桐花胡同里挤满了不少装饰华丽的马车,都是朝堂各大官员,部分是大老爷的好友,部分是文忠公昔年的学生徒弟好友,众人齐聚一堂,共贺喜事。
大老爷二老爷在前院迎接宾客,大夫人二夫人一起在后院招待女客。
老夫人也知道今日是他好大孙的迎亲礼,故也穿上上好的绸缎衣裳,笑脸盈盈地接客,唬得不认识的夫人连连暗中称赞。
不管怎么说,顾泽白成亲她都不能不在,因此成亲那日她也露了脸,众人好奇的目光打在她身上,她面色不改。
没坐多久,顾望筠便咳嗽起来,老夫人便让她先退下。醒来的这些日子顾望筠身边总是有人陪着,今日却想自己坐坐,于是支开身边丫鬟自己一人随意游荡。
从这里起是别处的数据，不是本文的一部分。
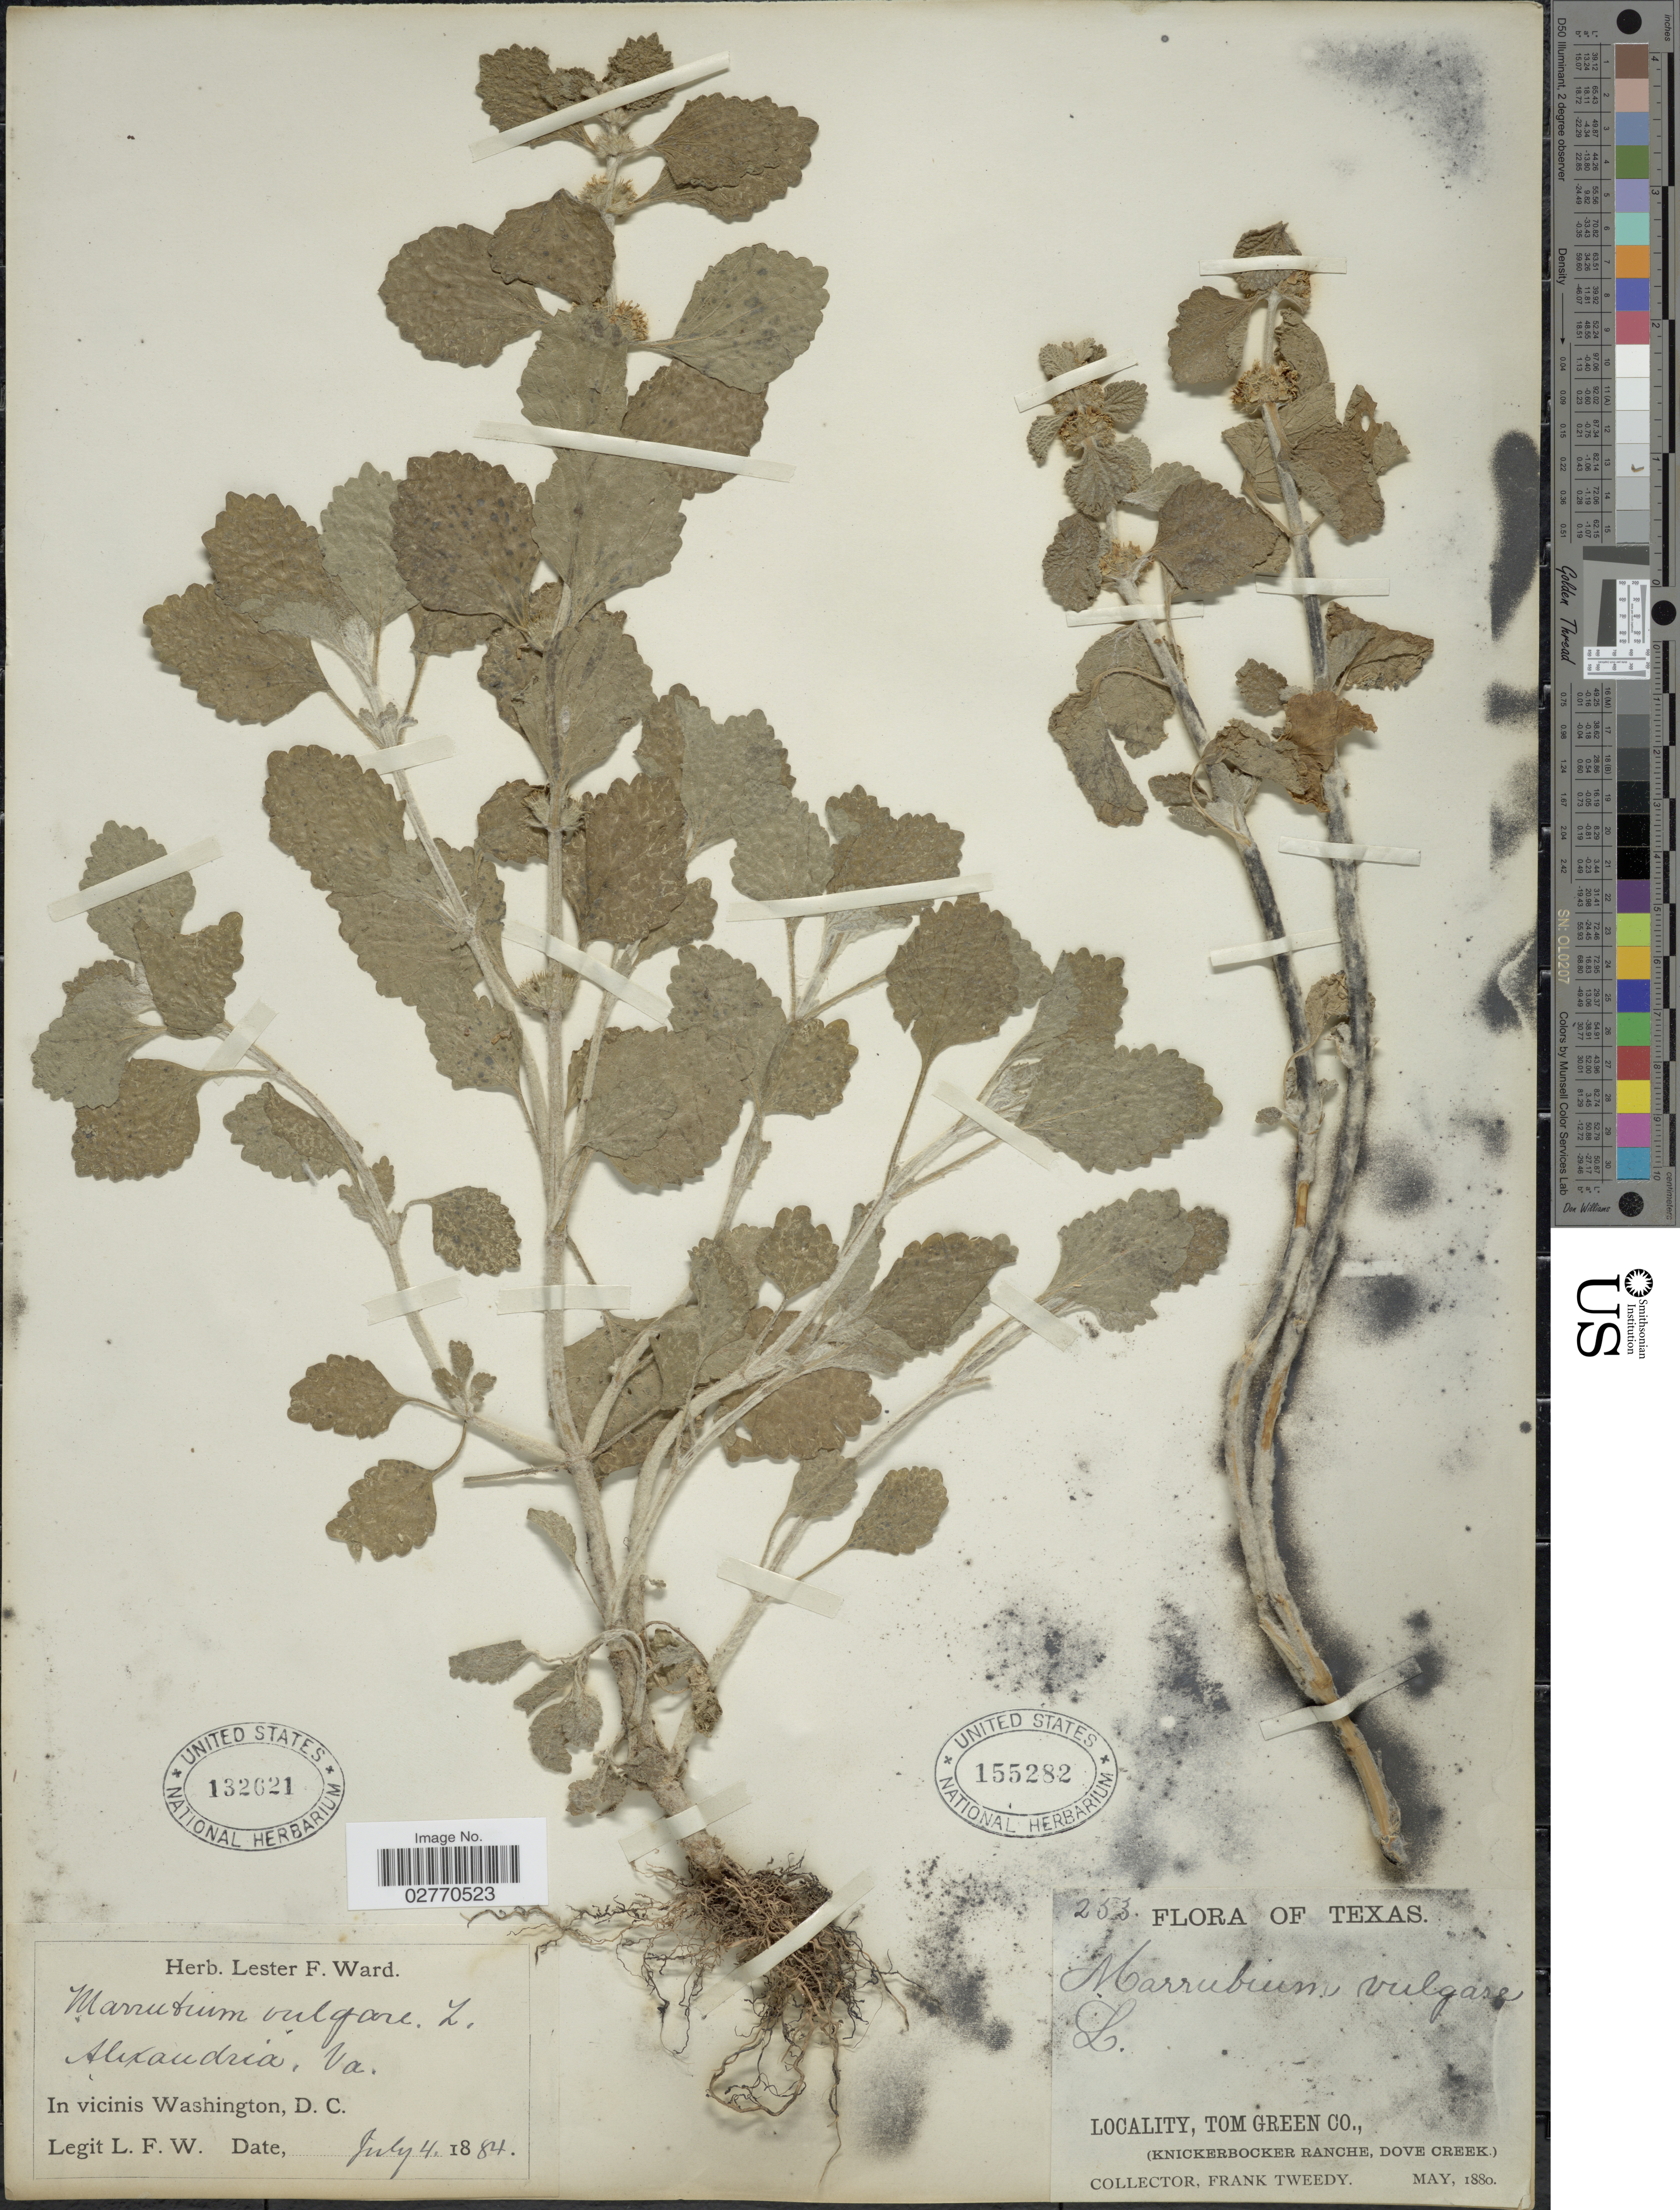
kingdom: Plantae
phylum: Tracheophyta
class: Magnoliopsida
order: Lamiales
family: Lamiaceae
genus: Marrubium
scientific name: Marrubium vulgare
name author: L.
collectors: L. F. Ward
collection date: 1884-07-04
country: United States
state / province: Virginia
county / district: City of Alexandria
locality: Alexandria, VA.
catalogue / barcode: US 132621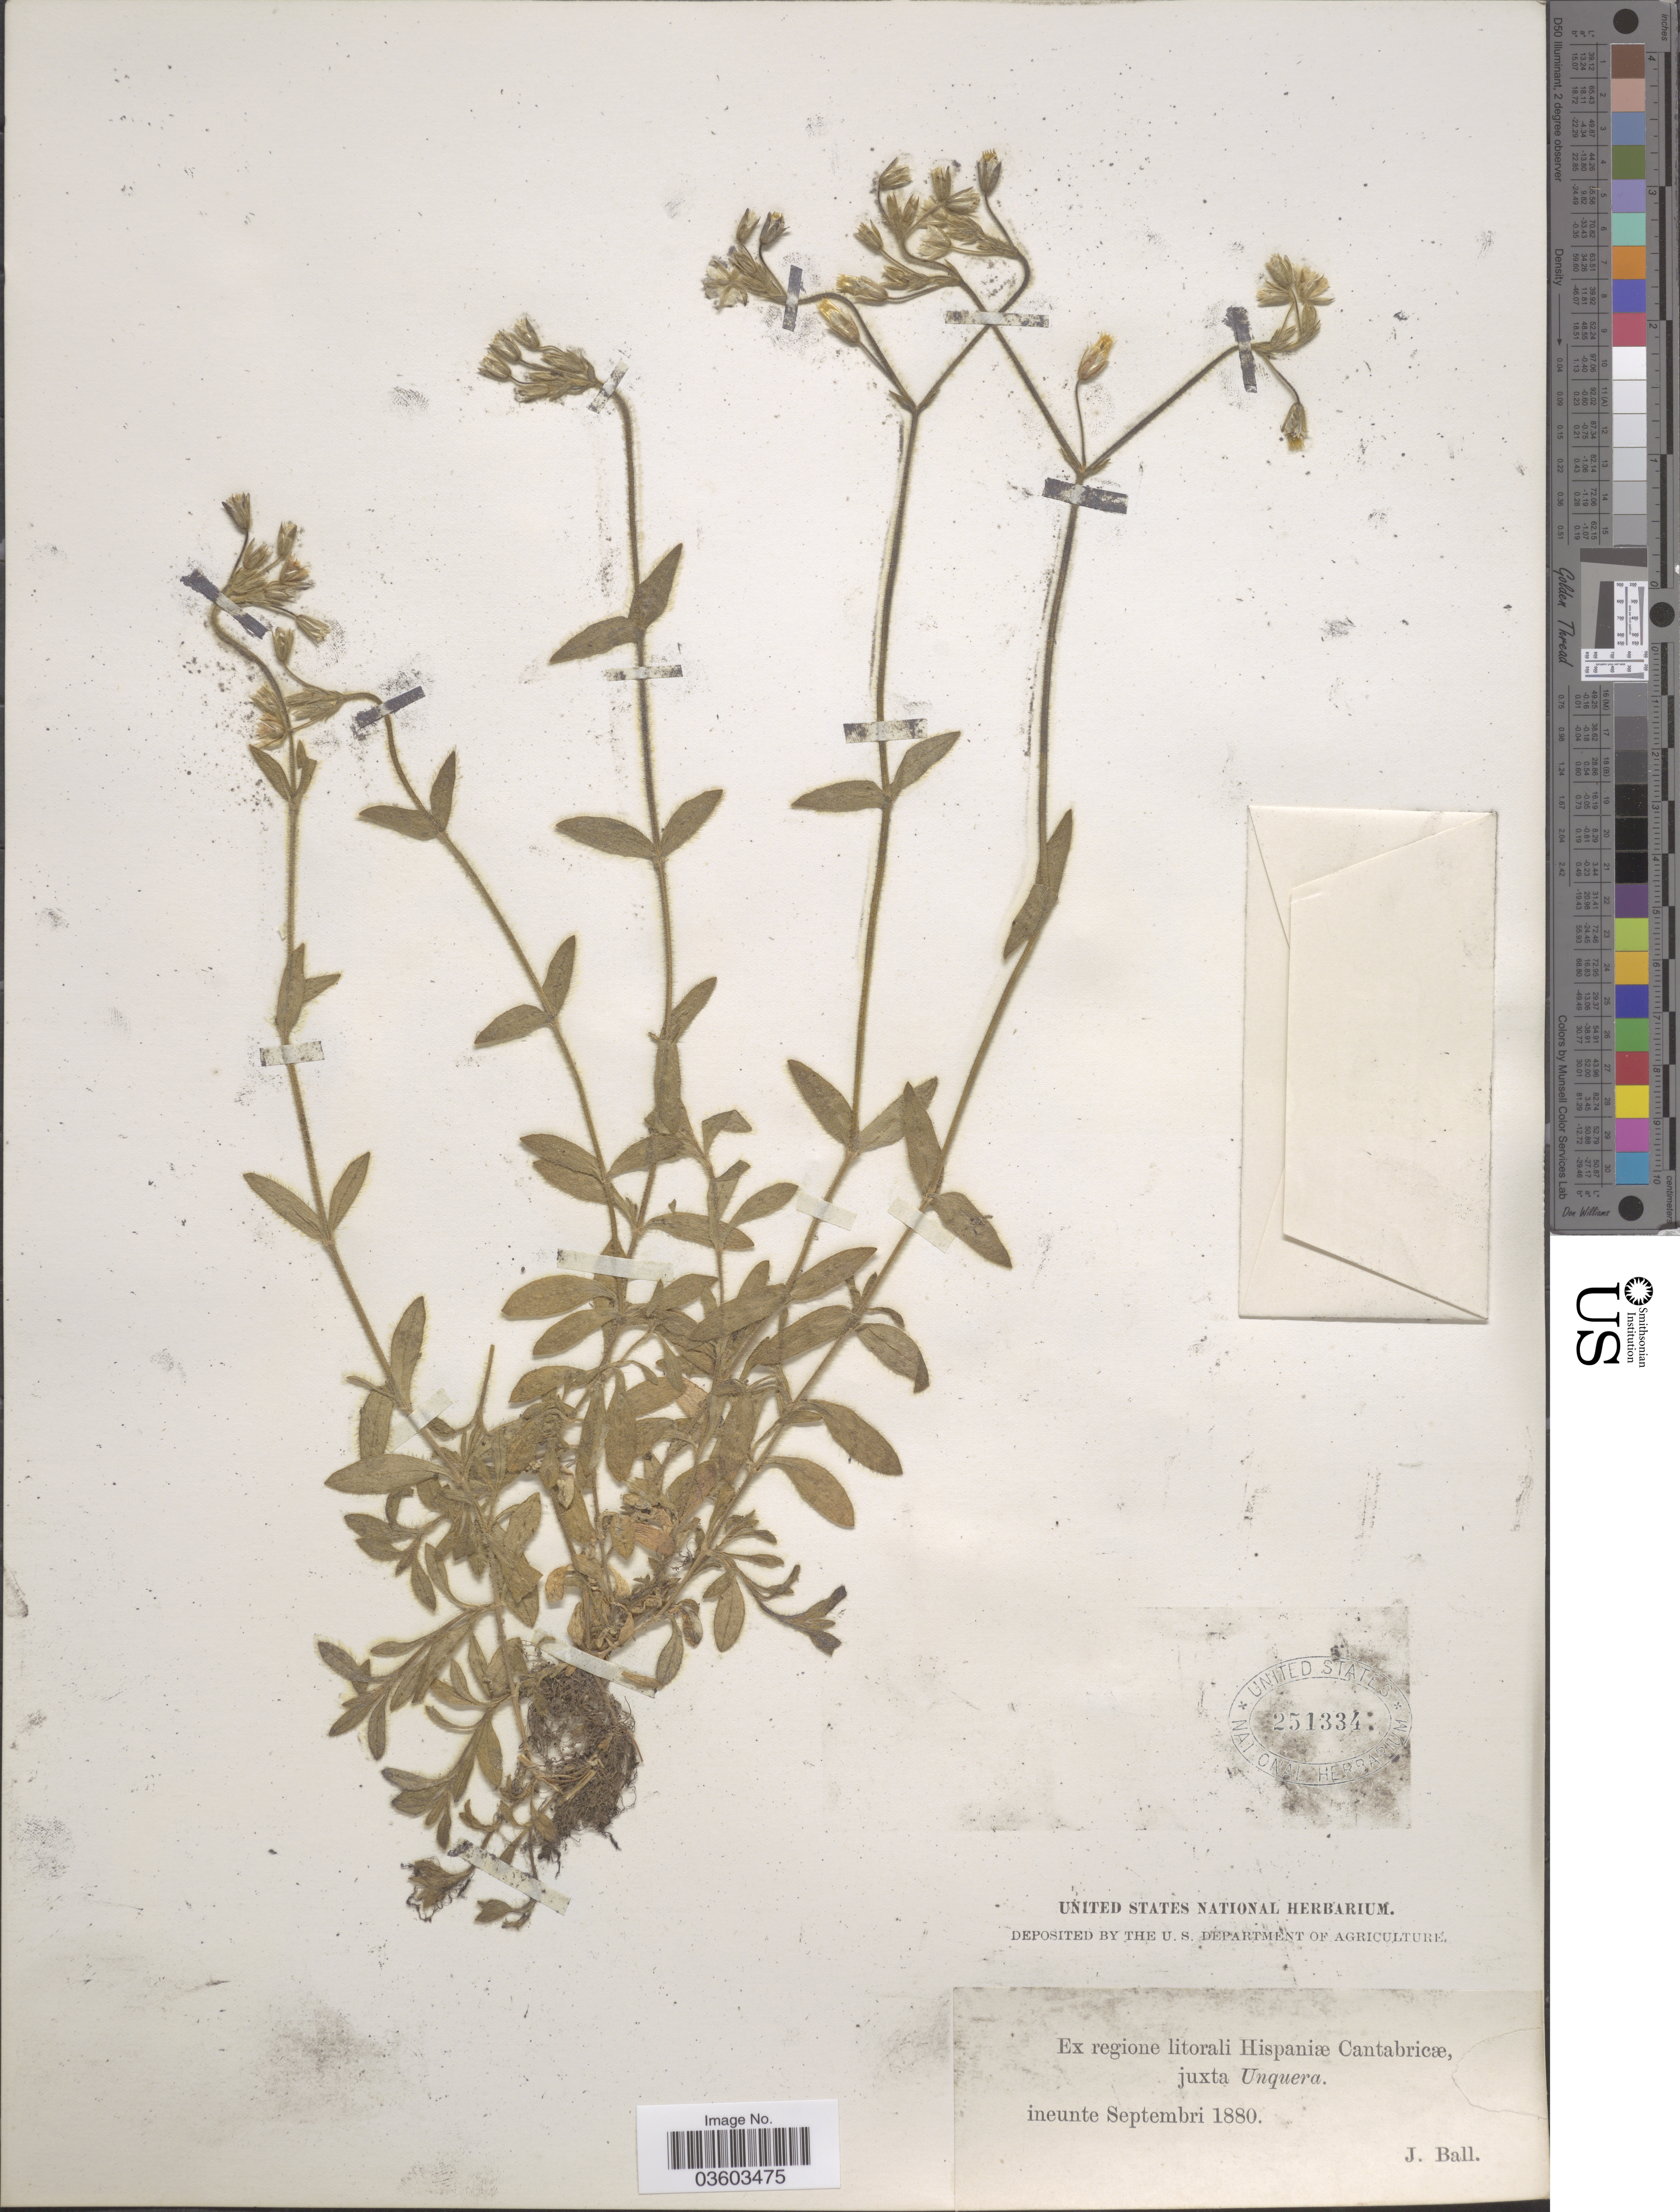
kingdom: Plantae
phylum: Tracheophyta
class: Magnoliopsida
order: Caryophyllales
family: Caryophyllaceae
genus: Cerastium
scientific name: Cerastium sp.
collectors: J. Ball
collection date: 1880-09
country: Spain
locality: Ex regione litorali Hispaniæ Cantabricæ, juxta Unquera.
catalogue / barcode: US 251334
今日大婚,后院丫鬟都忙碌着,顾望筠避开人流,只一个人沿着院角走,倒是记起些年幼时的事情。
她来到南苑,这里离清风院很近,她幼时惯爱在南苑玩,这里花草茂密,清香扑鼻,很是有趣,最要紧的,是这里和二夫人的院子很近。
南苑角落有一处假山,周围草木环绕,顾望筠幼时惯爱躲在里面让福嬷嬷找她,福嬷嬷每次都装作没看见,实际早就看见了,逗她玩的。
这时,她站在一棵海棠树下,突然想起这海棠树是二夫人最爱的一棵树,正心神一动之时,只见假山那处一片衣角闪过。
“谁在哪里?”她问道。
无人回答,她走近两步,只见一个瘦弱的身影藏在假山后面瑟瑟发抖。